Rep. Jamaal Bowman (D-New York) had guarded praise for Joe Biden but urged the president and the nation to go bigger and bolder on issues like economic and racial justice and the climate crisis in his rebuttal to the president’s first joint address to Congress Wednesday evening. Bowman’s speech was a rare rebuttal to a presidential address from the progressive faction of the president’s own party.
Bowman praised steps taken by the White House and Democrats in Biden’s first 100 days in office to provide COVID-19 relief and propose trillions in infrastructure investments. But Biden’s infrastructure proposals, the American Jobs Plan and the American Families Plans, while promising, aren’t sufficient to address the massive problems that the nation faces on the climate, care economy and employment, Bowman said.
Instead, Bowman called on Democrats and progressives to push forward on pressing issues facing the nation as it recovers from four years of mayhem under former President Donald Trump and deals with a Republican Party that has positioned itself as a permanent roadblock to progress.
Bowman called out colleagues such Sen.
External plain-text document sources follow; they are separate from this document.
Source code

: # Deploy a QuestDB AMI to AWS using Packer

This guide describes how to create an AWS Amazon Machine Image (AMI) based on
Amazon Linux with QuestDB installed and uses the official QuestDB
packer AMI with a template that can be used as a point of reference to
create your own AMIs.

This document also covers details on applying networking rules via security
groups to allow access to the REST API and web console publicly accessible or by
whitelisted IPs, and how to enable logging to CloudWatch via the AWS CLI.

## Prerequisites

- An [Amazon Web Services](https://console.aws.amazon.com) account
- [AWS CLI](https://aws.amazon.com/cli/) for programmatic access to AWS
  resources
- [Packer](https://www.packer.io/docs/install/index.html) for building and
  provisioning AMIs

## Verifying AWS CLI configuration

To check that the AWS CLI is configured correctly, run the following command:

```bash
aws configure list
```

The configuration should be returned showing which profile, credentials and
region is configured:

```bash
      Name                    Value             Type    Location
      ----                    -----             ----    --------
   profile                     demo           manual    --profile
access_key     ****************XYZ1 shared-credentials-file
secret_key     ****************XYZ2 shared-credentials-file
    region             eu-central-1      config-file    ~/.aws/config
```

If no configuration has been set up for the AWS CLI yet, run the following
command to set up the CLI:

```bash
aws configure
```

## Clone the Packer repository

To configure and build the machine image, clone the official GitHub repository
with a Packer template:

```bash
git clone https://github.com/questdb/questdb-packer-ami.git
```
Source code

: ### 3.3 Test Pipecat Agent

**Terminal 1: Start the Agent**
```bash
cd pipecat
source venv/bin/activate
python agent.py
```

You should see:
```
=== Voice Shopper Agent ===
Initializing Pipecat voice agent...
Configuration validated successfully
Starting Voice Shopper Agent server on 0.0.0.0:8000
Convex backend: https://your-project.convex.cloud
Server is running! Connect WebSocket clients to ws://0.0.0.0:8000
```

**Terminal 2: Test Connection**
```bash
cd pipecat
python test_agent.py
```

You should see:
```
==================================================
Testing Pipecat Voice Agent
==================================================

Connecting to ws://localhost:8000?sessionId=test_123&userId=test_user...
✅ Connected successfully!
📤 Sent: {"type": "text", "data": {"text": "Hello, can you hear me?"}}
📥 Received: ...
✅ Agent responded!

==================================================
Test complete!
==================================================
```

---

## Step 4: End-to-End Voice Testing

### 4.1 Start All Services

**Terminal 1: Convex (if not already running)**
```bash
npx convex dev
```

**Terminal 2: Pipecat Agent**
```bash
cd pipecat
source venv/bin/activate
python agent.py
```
Bernie Sanders (I-Vermont) and Rep. Alexandria Ocasio-Cortez (D-New York) and lauded the growing power of the left.
With Democratic control of Congress and the White House, Bowman said now is the time to pass the bold policies that he highlighted in his speech. He mentioned climate bills, such as the Green New Deal for Public Housing and Green New Deal for Cities, introduced earlier this month by fellow progressive colleagues, including Ocasio-Cortez, to provide funding for more climate-friendly public housing and cities.
Bowman also called out the THRIVE Act, a $10 trillion infrastructure and climate justice bill of which Bowman is a lead sponsor. The bill, Bowman said, could help create 15 million union jobs to help the U.S. economy bounce back while addressing the climate crisis and environmental justice issues.
The New York representative also called on Democrats and progressives to strengthen unions and labor in the U.S. by passing the Protecting the Right to Organize, or PRO Act, which the House passed last month. The PRO Act is sweeping labor legislation with pro-union proposals that impose harsher penalties on companies that attempt to bust unions and override states’ so-called right-to-work laws that weaken unions financially.
Bowman then went on to address issues of anti-Black police violence in the country. Black activists have brought wide attention to the movement for Black lives over the past year as uprisings against police brutality sprang up after former Minneapolis police officer Derek Chauvin murdered George Floyd last May. Since then, many more police-perpetrated killings have been caught on camera, which Bowman said has traumatized him.
Bowman called on the country to acknowledge that racism is implicit in nearly every facet of American life. The country must address historic injustices against Black people and go forward to heal as a nation, the lawmaker said, and called on viewers to join the progressive movement in pressing forth.